"""

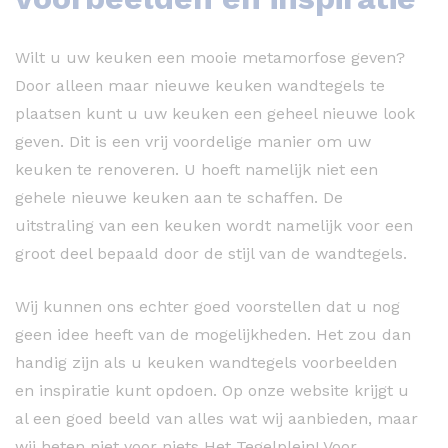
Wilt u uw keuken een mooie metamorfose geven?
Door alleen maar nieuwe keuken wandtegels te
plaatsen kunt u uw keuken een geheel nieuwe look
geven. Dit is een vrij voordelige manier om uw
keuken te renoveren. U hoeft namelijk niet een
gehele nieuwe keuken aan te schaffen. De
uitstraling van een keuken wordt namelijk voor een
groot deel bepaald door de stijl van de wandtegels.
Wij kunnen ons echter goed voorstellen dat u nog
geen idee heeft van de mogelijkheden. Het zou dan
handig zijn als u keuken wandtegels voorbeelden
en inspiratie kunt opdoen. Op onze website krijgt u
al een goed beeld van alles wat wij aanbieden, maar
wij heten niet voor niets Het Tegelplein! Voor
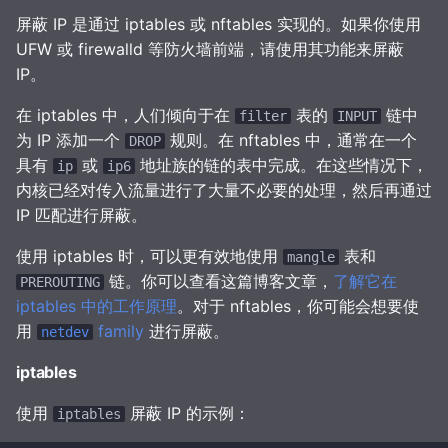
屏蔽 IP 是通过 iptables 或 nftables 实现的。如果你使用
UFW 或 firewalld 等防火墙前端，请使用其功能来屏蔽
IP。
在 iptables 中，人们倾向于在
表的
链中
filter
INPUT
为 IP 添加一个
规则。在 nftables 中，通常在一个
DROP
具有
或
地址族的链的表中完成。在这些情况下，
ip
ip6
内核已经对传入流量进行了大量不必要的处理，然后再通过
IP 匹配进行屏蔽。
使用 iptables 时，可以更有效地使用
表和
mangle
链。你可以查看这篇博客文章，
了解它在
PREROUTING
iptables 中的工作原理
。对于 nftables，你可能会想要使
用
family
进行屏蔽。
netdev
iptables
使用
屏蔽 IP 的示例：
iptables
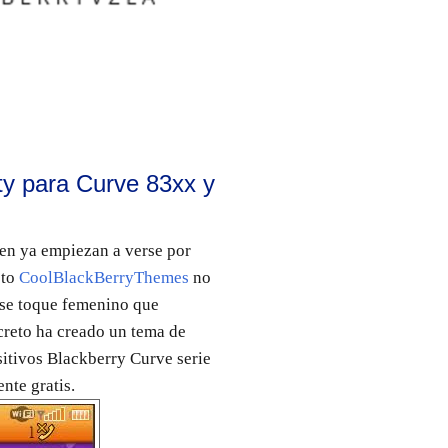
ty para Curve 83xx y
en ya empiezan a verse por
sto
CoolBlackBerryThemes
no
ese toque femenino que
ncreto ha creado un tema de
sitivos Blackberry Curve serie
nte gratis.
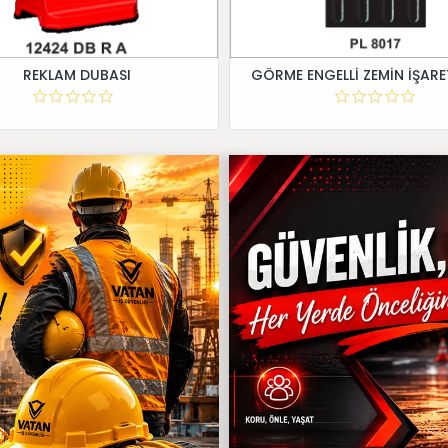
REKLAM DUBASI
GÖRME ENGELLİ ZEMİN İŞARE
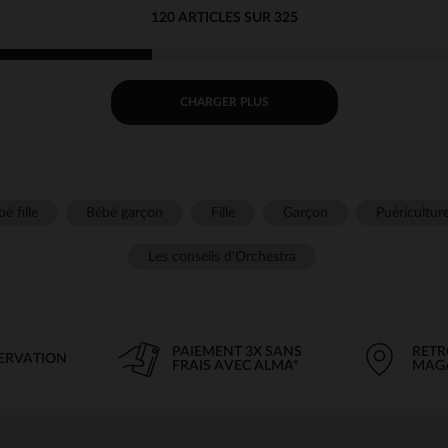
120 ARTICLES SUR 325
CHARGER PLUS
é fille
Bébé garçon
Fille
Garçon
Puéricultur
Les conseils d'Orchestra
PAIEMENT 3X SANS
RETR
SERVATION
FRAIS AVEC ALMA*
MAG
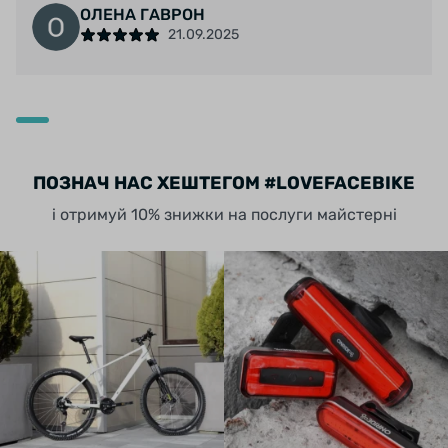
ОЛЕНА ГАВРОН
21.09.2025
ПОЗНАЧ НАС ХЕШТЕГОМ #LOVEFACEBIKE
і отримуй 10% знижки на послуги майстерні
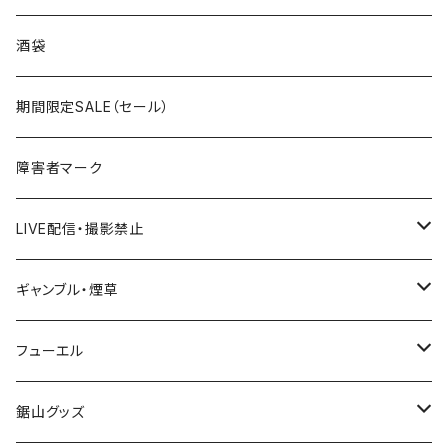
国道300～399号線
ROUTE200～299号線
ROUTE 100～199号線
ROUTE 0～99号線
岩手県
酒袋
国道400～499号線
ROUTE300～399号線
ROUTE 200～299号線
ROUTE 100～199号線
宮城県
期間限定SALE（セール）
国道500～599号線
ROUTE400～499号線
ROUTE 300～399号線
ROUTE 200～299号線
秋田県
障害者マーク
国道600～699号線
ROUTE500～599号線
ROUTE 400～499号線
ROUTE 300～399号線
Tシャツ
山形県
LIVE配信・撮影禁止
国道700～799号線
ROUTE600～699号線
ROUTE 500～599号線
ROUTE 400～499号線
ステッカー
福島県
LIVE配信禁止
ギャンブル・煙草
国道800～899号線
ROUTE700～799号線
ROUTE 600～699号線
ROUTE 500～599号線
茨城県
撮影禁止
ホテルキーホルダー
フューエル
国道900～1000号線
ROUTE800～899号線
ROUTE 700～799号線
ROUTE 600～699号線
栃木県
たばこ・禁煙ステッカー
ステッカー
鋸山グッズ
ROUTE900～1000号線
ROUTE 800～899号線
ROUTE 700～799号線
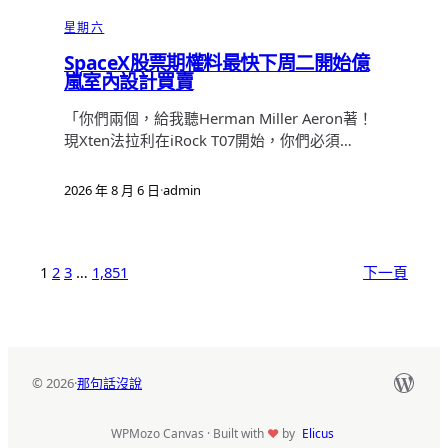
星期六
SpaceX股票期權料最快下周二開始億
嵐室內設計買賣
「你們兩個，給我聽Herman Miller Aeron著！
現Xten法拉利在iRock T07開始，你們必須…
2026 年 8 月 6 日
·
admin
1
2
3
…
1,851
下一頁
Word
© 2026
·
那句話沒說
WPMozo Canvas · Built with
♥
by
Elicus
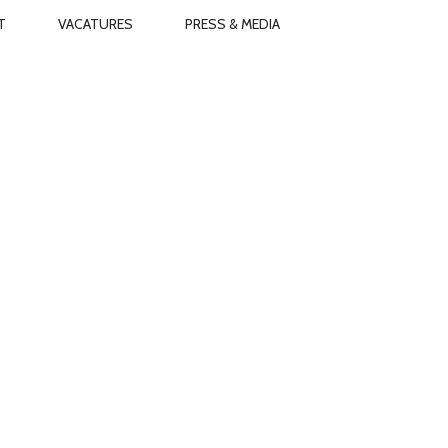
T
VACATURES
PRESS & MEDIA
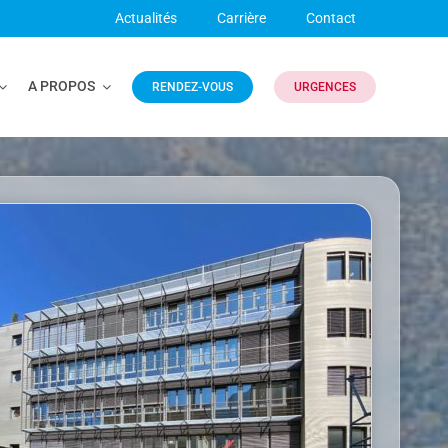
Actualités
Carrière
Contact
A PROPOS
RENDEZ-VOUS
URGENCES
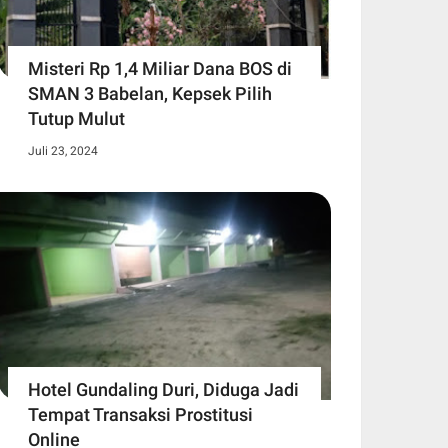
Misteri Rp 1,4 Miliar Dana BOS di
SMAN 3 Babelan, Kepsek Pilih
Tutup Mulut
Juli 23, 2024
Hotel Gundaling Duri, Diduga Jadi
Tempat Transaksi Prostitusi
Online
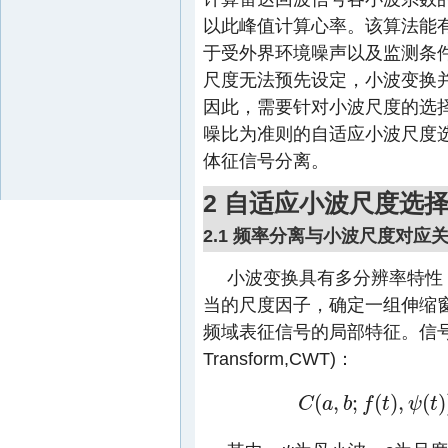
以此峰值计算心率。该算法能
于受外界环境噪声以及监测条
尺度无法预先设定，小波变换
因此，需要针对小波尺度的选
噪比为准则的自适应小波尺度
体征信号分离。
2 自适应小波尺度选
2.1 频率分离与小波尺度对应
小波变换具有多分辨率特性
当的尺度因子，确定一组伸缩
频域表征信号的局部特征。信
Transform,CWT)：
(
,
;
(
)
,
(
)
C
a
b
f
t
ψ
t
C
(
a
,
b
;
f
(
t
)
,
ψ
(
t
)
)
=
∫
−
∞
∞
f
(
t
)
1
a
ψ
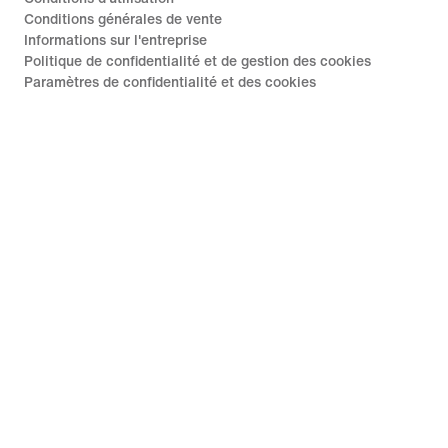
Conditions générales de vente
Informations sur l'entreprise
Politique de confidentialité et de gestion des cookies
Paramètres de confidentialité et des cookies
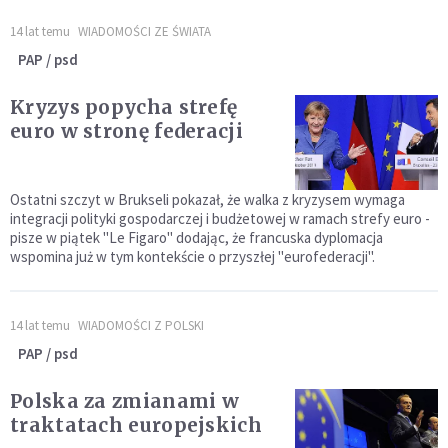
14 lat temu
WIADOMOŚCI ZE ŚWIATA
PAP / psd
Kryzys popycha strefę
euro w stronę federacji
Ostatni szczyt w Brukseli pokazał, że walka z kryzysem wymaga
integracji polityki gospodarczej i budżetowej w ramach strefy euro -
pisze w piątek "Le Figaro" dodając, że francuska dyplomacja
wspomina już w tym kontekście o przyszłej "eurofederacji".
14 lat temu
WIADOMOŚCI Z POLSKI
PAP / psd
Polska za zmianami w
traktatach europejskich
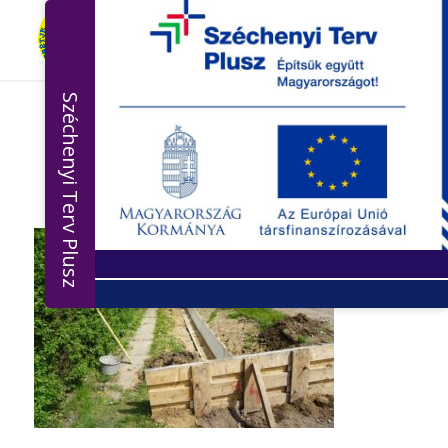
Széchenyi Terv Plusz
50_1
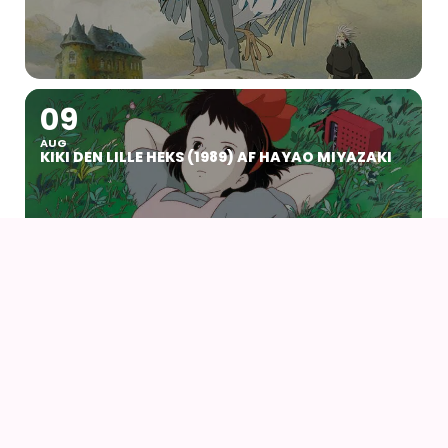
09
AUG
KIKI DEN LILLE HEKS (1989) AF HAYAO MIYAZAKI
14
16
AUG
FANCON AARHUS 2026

"""

*Required action:* Return exactly what appears from the opening line of the material through the line with "en inspiratie kunt", apart from the pictures.

*Answer space:*
Wilt u uw keuken een mooie metamorfose geven?
Door alleen maar nieuwe keuken wandtegels te
plaatsen kunt u uw keuken een geheel nieuwe look
geven. Dit is een vrij voordelige manier om uw
keuken te renoveren. U hoeft namelijk niet een
gehele nieuwe keuken aan te schaffen. De
uitstraling van een keuken wordt namelijk voor een
groot deel bepaald door de stijl van de wandtegels.
Wij kunnen ons echter goed voorstellen dat u nog
geen idee heeft van de mogelijkheden. Het zou dan
handig zijn als u keuken wandtegels voorbeelden
en inspiratie kunt opdoen. Op onze website krijgt u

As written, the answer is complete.